Il termine colophon deriva dal tardo latino colophōn, dal greco κολοφών (che significa “cima” o “tocco finale”).
Il termine colophon fu usato nel 1729 come spiegazione bibliografica alla fine del libro dallo stampatore inglese Samuel Palmer nel suo The General History of Printing, from Its first Invention in the City of Mentz to Its first Progress and Propagation thro’ the most celebrated Cities in Europe. Da allora, il colophon è la designazione comune per la pagina finale che dà i dettagli della creazione fisica del libro.
L’esistenza dei colophon può essere fatta risalire all’antichità. Zetzel, per esempio, descrive un’iscrizione del II secolo d.C., trasmessa in manoscritti umanistici. Egli cita il colophon dal manoscritto di Poggio, un umanista del XV secolo:
Statili(us) / maximus rursum em(en)daui ad tyrone(m) et laecanianu(m) et dom̅ & alios ueteres. III.
(“Io, Statilio Massimo, ho rivisto per la seconda volta il testo secondo Tiro, Laecanio, Domizio e altri tre”)
I colofoni possono essere classificati in quattro gruppi. I colophon assertivi forniscono informazioni contestuali sullo scriba e sul manoscritto. I colophon espressivi dimostrano i sentimenti e i desideri dello scriba. I colophon direttivi fanno fare qualcosa al lettore, e i colophon dichiarativi fanno qualcosa con il lettore.
Esempi di colophon espressivi:
Finit dicendo: Ludid. Quicunque scriptor scribit / Leti ut scribunt scribae.
(“Finisce dicendo: “Ogni scriba che scrive si diverte, perché gli scrivani sono felici”.)
“Finalmente ho finito, e la mia mano stanca può riposare.”
Esempio di colophon direttivo:
O beatissime lector, lava manus tuas et sic librum adprehende, leniter folia turna, longe a littera digito pone.
(“O graziosissimo lettore, lavati le mani e tocca il libro solo così: gira le pagine dolcemente e tieni il dito lontano dal testo”.)
Esempio di colophon direttivo e dichiarativo:
Si quis et hunc sancti sumit de culmine galli / Hunc Gallus paulusque simul dent pestibus amplis
(“Se qualcuno prende questo libro dal patrimonio di Gall, Gall e Paulus insieme gli infliggeranno la peste”.)
Il termine si applica anche alle iscrizioni su tavolette d’argilla aggiunte da uno scriba alla fine di un libro del Vicino Oriente antico (es, babilonese antico/medio/tardo, assiro, cananeo), come un capitolo, un libro, un manoscritto o un documento. Il colophon di solito conteneva fatti relativi al testo come la persona o le persone associate (ad esempio, lo scriba, il proprietario o il committente della tavoletta), il contenuto letterario (ad esempio, un titolo, “frasi a effetto” (frasi ripetute), o il numero di righe), e l’occasione o lo scopo della scrittura. I colofoni e le frasi a effetto aiutavano il lettore a organizzare e identificare varie tavolette, e a tenere insieme tavolette correlate. Dal punto di vista della posizione, i colofoni sulle tavolette antiche sono paragonabili a una linea di firma nei tempi moderni. Bibliograficamente, tuttavia, assomigliano più da vicino alla pagina dell’impronta in un libro moderno.

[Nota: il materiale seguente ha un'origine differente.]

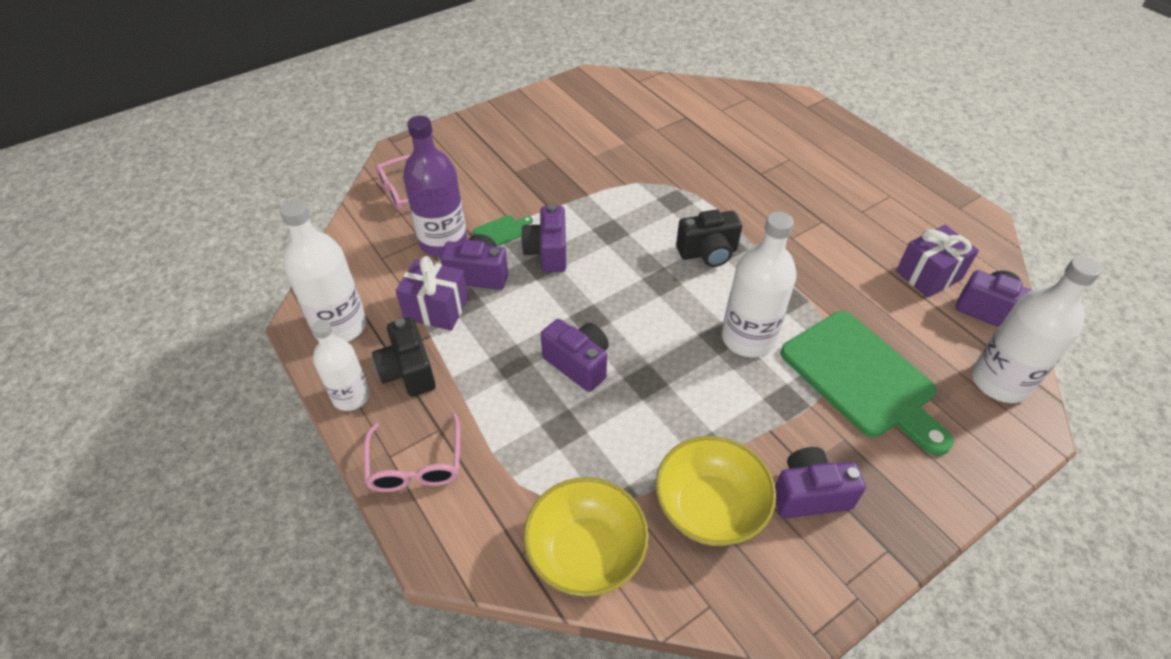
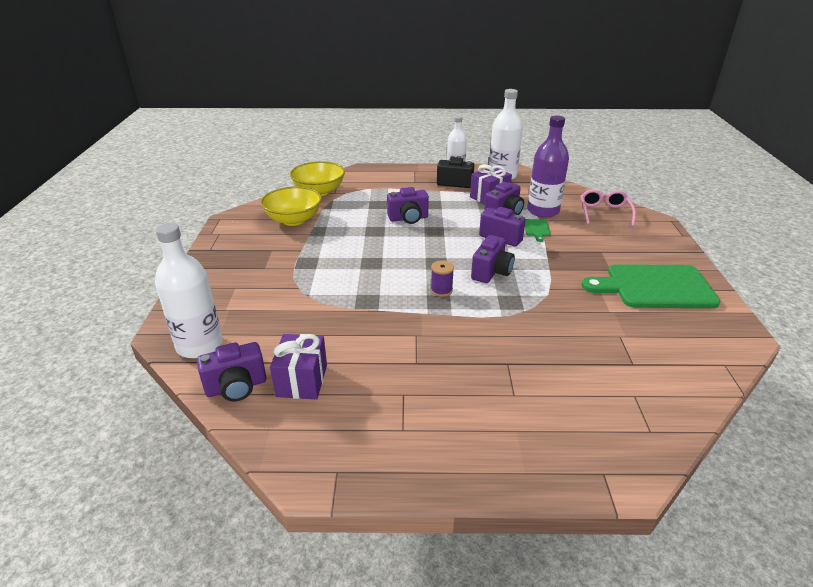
camera: 125 degrees right, 15 degrees down
pink glasses [364,413,460,492] -> none
black camera [676,209,742,267] -> purple spool [431,260,454,297]
white bottle [722,212,796,357] -> none
purple camera [775,447,866,518] -> purple camera moved to [471,235,515,283]
green cutting board [781,311,954,456] -> green cutting board moved to [582,264,720,308]

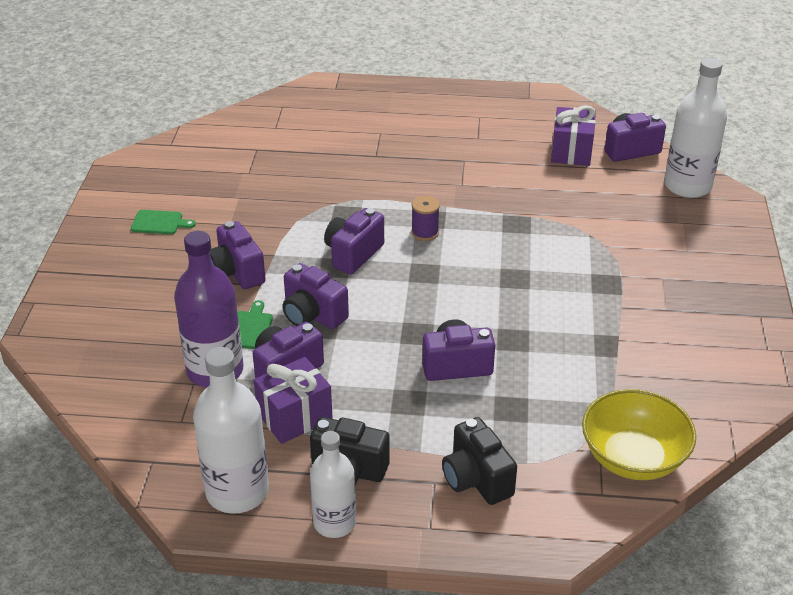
camera: 175 degrees left, 5 degrees up
yellow bowl [261,187,322,226] -> none
pink glasses [581,189,636,226] -> none
green cutting board [582,264,720,308] -> green cutting board [131,210,196,234], size x0.40
none -> purple camera [210,221,266,289]
none -> black camera [442,417,517,505]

Esempi di colophon nella letteratura antica possono essere trovati nella compilazione The Ancient Near East: Supplementary Texts and Pictures Relating to the Old Testament (2nd ed., 1969). I colofoni si trovano anche nel Pentateuco, dove la comprensione di questa antica convenzione letteraria illumina passaggi che sono altrimenti poco chiari o incoerenti. Esempi sono Numeri 3:1, dove una successiva (ed errata) divisione dei capitoli rende questo verso un titolo per il capitolo successivo invece di interpretarlo correttamente come un colophon o un riassunto dei due capitoli precedenti, e Genesi 37:2a, un colophon che conclude le storie (toledot) di Giacobbe.
Un ampio studio degli undici colophon trovati nel libro della Genesi fu fatto da Percy John Wiseman. Lo studio di Wiseman sui colofoni della Genesi, a volte descritto come l’ipotesi di Wiseman, ha un esame dettagliato delle frasi ad effetto di cui sopra che erano usate nella letteratura del secondo millennio a.C. e precedenti per legare insieme i vari racconti in una serie di tavolette.
Si tratta di una serie di frasi ad effetto che sono state usate nella letteratura del secondo millennio a.C.